All in all, Pescascio is very grateful for her experience living in LLCs. These spaces are where she has been able to find community and discuss issues at Dartmouth, such as elitism, with her friends in a genuine way that isn’t always possible elsewhere on campus. She emphasized one advantage of LLCs being the natural, seemingly effortless way in which they can create strong bonds between residents.
“Dartmouth is a very fast-paced place, and you don’t always have time to actively build a community,” Pescascio said. “I think living in an LLC is a good way to have that community there that happens organically, without having to put in too much work.”

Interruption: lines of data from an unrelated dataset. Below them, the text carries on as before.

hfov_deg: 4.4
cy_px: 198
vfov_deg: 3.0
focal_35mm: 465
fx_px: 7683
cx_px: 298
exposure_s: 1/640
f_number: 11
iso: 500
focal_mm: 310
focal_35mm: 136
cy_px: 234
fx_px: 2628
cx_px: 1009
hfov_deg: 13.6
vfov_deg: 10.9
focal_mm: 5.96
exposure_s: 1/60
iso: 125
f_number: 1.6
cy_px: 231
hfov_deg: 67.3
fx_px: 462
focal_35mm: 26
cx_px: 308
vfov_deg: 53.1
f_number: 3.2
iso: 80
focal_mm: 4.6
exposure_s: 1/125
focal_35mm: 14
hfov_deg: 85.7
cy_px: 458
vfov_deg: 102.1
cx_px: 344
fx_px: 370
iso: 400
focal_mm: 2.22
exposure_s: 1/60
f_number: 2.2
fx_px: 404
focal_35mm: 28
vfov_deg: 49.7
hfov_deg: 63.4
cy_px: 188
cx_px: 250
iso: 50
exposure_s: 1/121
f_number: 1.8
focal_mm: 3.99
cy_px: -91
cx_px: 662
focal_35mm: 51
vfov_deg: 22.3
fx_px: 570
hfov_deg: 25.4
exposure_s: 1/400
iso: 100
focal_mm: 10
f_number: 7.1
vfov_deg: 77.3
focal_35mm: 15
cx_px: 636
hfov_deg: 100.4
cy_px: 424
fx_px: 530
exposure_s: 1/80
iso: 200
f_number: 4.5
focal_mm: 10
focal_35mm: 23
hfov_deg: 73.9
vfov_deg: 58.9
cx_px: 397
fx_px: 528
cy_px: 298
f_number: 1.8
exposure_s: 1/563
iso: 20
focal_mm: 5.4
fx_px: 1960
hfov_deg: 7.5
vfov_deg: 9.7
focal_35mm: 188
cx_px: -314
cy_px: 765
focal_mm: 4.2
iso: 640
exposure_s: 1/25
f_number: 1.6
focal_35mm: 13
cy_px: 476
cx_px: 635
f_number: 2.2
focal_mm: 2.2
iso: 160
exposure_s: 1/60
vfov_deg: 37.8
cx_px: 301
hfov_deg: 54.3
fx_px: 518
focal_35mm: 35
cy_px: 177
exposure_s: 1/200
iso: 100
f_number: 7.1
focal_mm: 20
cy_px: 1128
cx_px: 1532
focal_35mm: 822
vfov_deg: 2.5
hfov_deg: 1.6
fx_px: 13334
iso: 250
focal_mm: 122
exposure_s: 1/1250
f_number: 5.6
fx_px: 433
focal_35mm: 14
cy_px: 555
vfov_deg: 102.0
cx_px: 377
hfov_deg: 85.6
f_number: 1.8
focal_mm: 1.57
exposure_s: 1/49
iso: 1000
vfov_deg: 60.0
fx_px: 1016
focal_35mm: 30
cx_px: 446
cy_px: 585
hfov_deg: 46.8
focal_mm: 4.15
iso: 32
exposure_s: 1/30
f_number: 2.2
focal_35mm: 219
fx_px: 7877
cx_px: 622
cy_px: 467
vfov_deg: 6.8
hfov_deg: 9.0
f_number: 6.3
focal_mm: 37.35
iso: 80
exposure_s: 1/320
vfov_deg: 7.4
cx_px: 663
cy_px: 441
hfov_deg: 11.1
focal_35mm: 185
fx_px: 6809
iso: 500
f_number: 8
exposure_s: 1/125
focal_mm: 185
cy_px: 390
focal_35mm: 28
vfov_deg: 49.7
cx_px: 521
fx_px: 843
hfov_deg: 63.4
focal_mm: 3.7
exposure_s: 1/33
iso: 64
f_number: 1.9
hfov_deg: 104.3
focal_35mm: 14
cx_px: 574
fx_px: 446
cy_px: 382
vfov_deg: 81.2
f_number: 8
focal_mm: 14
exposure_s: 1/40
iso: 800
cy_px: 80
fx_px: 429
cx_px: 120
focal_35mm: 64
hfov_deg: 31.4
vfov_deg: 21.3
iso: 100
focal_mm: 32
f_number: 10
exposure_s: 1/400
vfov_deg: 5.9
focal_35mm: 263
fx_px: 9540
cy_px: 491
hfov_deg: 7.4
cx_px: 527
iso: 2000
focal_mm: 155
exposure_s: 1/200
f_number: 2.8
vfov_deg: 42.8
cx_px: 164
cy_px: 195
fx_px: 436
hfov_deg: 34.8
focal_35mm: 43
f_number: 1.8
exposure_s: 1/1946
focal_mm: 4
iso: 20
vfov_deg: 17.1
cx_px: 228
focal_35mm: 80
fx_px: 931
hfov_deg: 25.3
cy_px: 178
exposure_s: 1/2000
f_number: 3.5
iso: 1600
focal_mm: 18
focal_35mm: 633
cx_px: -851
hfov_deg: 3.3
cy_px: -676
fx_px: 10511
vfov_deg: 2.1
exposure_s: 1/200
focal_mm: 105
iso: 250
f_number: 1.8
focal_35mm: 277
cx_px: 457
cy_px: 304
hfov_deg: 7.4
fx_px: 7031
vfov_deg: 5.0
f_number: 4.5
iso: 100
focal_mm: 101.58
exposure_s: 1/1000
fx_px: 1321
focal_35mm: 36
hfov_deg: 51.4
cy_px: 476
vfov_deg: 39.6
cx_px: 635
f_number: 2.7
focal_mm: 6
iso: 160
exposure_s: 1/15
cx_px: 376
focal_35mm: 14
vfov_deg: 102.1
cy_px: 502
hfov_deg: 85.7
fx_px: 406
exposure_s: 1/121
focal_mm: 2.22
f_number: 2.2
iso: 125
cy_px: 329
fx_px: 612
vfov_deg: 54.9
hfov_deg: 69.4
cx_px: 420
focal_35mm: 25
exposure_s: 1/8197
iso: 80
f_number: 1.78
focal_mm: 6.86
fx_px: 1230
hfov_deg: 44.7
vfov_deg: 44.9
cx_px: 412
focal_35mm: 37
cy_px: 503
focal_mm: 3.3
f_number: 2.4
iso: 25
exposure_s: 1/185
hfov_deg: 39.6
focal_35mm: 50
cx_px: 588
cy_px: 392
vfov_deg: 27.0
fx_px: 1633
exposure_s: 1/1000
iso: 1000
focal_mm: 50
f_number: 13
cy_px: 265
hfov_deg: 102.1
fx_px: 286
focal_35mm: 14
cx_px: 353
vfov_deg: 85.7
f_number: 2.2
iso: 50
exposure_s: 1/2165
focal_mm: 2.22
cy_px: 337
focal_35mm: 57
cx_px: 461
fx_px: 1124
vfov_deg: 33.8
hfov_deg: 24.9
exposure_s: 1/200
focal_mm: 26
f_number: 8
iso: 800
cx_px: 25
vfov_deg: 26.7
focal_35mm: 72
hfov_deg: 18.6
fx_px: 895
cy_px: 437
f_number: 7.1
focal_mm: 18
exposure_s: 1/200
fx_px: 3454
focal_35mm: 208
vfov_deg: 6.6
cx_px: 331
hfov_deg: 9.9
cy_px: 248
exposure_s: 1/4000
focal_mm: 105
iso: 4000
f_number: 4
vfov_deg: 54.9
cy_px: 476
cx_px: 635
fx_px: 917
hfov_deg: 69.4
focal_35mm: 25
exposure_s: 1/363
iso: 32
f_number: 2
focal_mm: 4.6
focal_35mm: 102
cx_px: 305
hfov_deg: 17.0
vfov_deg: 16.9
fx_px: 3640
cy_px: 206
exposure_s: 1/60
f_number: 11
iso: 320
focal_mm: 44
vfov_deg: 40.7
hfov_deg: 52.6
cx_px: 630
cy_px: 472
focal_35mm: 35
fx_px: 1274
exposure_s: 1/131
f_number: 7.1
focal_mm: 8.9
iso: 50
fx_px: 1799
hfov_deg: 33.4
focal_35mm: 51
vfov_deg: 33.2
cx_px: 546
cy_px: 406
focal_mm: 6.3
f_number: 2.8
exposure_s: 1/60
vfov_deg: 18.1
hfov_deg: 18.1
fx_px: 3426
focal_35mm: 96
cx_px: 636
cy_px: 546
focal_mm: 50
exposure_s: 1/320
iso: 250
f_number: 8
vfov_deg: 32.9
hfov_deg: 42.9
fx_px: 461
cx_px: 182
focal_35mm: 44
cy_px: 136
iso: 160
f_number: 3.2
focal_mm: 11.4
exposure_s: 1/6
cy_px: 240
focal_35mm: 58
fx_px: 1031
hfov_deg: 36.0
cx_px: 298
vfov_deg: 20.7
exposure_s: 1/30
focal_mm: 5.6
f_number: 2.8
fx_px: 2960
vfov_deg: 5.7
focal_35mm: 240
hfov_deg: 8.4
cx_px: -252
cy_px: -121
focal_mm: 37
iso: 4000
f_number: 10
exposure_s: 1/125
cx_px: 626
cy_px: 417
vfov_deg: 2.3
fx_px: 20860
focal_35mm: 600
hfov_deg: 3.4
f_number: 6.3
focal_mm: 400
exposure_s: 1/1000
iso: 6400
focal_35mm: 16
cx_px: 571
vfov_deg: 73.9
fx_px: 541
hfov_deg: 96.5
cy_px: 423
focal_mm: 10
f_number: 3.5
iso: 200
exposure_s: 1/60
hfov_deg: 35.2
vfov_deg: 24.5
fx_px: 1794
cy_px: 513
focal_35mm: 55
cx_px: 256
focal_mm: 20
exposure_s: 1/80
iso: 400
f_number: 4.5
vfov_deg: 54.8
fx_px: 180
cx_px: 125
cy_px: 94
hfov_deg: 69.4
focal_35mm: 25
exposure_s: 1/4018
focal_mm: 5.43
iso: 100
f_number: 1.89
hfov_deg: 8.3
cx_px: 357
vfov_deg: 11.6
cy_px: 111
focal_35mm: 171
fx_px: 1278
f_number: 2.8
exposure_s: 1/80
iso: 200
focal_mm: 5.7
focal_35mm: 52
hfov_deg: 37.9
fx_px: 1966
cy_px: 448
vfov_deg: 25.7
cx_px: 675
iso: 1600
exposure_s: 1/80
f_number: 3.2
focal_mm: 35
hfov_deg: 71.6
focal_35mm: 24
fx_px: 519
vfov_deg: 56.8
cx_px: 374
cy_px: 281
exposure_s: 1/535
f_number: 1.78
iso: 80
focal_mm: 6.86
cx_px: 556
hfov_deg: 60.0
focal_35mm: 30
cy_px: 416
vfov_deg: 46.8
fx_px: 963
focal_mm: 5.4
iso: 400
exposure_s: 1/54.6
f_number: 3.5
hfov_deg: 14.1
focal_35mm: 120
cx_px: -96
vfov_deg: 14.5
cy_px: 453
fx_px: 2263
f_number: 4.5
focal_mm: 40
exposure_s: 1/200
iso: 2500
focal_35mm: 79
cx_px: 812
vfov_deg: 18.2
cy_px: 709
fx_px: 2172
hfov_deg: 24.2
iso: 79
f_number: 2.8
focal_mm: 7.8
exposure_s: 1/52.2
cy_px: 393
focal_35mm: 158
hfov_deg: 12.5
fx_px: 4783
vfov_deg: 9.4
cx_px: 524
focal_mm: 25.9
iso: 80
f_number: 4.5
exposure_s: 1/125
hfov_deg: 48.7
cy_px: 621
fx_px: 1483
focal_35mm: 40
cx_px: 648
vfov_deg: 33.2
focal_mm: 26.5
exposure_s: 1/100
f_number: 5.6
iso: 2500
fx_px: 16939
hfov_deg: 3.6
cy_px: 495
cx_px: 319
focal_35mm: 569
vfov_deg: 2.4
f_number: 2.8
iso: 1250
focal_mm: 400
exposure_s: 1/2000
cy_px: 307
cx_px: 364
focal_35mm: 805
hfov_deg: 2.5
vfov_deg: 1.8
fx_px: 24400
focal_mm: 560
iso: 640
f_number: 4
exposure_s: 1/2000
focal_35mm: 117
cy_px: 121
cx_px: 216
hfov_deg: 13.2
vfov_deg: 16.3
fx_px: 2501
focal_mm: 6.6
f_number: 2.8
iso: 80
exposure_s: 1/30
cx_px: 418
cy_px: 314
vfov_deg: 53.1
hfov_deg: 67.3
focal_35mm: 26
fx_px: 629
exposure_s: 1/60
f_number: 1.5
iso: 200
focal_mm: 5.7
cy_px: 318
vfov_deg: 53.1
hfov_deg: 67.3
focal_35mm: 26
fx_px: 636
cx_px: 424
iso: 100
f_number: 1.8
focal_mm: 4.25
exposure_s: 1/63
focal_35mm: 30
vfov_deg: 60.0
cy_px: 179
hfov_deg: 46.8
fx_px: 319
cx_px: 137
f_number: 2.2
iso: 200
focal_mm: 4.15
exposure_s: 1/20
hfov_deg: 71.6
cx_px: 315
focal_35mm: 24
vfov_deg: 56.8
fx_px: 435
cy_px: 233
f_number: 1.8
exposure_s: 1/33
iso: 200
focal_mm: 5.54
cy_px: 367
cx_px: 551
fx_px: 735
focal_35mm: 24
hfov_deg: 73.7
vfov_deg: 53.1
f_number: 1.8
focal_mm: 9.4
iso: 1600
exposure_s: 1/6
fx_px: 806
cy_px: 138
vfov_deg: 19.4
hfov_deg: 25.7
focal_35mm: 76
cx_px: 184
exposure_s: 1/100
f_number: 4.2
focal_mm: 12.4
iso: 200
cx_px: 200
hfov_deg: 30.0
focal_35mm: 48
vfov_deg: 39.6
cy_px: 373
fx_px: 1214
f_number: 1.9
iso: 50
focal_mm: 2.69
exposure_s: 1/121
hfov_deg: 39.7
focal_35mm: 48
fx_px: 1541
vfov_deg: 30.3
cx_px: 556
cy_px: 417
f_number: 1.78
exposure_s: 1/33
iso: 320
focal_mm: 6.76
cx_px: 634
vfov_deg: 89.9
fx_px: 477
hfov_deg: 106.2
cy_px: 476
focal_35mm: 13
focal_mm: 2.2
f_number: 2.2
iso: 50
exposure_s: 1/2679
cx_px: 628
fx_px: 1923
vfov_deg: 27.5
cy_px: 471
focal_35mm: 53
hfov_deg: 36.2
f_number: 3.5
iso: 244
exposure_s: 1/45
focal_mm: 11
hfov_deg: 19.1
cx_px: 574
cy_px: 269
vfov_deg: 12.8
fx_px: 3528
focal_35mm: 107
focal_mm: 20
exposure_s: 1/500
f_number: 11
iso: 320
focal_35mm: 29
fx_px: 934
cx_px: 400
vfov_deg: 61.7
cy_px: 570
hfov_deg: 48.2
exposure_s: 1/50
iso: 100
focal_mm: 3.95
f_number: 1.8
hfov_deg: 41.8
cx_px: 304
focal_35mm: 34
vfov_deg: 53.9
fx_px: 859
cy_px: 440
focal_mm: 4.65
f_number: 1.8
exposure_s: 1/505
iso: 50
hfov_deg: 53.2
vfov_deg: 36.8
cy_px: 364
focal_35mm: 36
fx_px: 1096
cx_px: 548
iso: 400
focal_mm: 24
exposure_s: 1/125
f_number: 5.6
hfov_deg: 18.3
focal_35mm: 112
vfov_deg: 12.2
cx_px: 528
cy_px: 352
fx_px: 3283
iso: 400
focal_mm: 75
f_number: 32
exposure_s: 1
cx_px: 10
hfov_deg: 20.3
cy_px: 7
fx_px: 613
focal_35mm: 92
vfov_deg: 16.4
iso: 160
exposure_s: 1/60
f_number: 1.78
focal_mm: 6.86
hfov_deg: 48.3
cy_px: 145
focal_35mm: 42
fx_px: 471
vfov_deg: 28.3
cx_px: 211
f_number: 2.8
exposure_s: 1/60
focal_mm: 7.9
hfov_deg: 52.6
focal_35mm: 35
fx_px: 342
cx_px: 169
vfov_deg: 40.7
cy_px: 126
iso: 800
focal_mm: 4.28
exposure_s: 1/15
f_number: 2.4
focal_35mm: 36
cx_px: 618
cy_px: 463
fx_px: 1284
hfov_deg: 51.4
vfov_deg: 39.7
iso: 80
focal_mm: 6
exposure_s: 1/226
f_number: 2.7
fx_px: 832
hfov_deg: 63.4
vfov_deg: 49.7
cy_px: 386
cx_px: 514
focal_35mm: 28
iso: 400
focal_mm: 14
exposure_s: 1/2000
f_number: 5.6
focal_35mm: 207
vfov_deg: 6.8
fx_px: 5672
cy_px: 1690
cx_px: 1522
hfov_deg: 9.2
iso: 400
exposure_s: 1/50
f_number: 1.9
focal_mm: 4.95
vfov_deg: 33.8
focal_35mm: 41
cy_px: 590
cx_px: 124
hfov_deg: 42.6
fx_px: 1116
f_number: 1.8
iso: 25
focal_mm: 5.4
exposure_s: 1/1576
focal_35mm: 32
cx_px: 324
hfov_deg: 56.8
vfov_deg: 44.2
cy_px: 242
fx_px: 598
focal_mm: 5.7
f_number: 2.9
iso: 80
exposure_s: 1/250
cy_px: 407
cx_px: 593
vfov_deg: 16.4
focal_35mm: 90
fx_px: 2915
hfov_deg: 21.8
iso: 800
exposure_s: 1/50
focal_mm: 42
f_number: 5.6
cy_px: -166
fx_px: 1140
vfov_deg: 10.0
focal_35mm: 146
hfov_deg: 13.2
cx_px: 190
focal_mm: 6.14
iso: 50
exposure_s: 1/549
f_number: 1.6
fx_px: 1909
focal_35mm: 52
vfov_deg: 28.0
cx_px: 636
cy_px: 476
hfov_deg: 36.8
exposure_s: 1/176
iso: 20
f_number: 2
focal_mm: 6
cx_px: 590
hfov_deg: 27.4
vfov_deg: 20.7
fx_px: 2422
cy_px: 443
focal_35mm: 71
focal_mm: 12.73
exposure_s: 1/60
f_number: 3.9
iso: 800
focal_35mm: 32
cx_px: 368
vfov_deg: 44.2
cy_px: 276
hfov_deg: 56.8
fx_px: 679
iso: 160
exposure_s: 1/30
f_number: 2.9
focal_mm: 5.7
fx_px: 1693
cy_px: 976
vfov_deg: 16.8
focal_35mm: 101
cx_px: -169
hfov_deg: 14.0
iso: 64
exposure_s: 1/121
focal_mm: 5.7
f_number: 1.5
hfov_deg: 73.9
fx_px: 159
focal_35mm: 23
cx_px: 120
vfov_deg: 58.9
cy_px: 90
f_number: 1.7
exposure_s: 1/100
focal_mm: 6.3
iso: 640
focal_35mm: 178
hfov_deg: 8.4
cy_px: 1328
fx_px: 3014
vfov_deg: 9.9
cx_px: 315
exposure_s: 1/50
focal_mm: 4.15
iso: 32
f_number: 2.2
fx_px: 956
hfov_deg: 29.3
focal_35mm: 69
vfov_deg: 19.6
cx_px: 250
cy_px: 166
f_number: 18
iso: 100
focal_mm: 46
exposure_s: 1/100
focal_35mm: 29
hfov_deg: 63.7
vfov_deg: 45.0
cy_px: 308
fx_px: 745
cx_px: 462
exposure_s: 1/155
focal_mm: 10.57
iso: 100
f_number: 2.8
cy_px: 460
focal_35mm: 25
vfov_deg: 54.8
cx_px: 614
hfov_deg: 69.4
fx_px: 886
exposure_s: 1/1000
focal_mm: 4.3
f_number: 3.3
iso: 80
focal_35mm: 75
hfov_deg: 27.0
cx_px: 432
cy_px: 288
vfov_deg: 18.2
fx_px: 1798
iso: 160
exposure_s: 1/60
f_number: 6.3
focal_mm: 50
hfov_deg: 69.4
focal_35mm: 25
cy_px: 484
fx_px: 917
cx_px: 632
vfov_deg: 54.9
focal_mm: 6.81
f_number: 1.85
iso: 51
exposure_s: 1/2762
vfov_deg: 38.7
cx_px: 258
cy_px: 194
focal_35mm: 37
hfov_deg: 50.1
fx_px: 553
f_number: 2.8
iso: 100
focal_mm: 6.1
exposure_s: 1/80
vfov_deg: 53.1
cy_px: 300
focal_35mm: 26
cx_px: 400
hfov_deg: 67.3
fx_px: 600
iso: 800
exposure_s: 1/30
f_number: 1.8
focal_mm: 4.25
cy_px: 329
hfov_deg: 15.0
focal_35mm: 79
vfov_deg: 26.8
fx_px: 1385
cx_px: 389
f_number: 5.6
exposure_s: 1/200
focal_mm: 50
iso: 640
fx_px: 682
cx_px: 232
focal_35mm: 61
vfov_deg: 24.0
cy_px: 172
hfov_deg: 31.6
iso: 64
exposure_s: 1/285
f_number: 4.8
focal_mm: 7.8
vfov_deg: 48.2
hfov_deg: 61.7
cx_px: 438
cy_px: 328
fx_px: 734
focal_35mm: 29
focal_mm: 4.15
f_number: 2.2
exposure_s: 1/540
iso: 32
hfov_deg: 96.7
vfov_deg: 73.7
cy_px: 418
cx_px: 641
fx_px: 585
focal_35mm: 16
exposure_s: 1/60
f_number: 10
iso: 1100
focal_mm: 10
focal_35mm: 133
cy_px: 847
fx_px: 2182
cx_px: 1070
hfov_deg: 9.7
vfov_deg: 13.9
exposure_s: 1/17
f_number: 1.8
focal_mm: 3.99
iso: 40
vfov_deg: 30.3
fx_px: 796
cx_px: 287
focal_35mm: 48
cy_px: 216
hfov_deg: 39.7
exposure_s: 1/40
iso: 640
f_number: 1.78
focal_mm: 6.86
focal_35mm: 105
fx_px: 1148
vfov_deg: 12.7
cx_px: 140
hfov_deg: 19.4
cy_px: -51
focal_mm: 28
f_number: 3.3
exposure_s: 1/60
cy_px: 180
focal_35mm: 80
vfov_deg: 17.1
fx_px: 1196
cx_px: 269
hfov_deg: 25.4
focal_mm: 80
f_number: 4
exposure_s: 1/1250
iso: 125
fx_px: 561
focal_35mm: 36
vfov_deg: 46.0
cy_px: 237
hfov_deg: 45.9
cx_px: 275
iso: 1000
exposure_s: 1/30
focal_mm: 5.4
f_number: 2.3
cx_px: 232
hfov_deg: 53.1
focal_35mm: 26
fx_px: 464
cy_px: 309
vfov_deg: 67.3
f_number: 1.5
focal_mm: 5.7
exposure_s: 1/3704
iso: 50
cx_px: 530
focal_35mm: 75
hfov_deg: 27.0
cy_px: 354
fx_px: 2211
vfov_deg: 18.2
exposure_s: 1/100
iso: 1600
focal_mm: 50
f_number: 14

Darshina Yazzie ’19, unlike de Almeida and Pescascio, has only experienced one LLC, the Native American House, where she has lived since her sophomore year. She said that, because she’s been living at the Native American House for such a long time, she’s been able to see the progress that the community has made over the years toward being a more inclusive, welcoming space.
Yazzie, who is a part of the Navajo tribe, lived on a substance-free floor in the McLaughlin Cluster during her freshman year. At the time, freshmen were unable to live in the NAH — although, as of this past year, this policy has changed. Even though Yazzie did not live in the Native American House her freshman year, she still spent a great deal of time there with her friends.
“I came here, and I knew a lot of people in the NAD House because I went to school with them already, either in summer programs or in high school,” Yazzie said. “For my whole freshman year I studied here, pretty much slept here sometimes, cooked here.”
Because of her friends already in the house and the fact that the house is also substance-free, Yazzie felt very safe there, and her choice to live there starting her sophomore year was obvious. She described the many aspects of the house that she greatly appreciates, such as the nice rooms — hers this term has its own full bathroom — and the weekly Sunday dinners, which remind her of eating with her family back in Arizona.
Yazzie admitted that the house has had and still has some issues, which its residents are actively working to address. For example, during her freshman year, she found the house dominated by certain groups. The number of upperclassmen could sometimes make the house feel unwelcoming to freshmen, and members of certain tribes would sometimes make members of other tribes uncomfortable.
Through the recent change to allow freshmen to live in the NAH, Yazzie feels that the house now features a much better balance between the class years. While certain issues, like the over-prevalence of women and lack of men in the house, haven’t changed too much since her freshman year, overall she feels that the house is a much more welcoming place for all.
Yazzie said she would love for more people to come to the NAH. She admitted that some students on campus don’t even know that the NAH exists, and she reiterated that the house strives to be inclusive for everyone, even students who don’t identify as Native American.
De Almeida, Pescascio and Yazzie all expressed the value and positive impact that these identity-based LLCs have had on their Dartmouth experiences, and all three also encouraged other students, especially incoming students, to consider the LLCs when looking at housing. While it’s clear that these communities and friendships are not strictly tied to the LLC, nor do they end once someone moves out, the residential experience is undoubtedly important.
“[The LLCs] are the places where we get to find each other,” de Almeida said. “The physical space is very important.”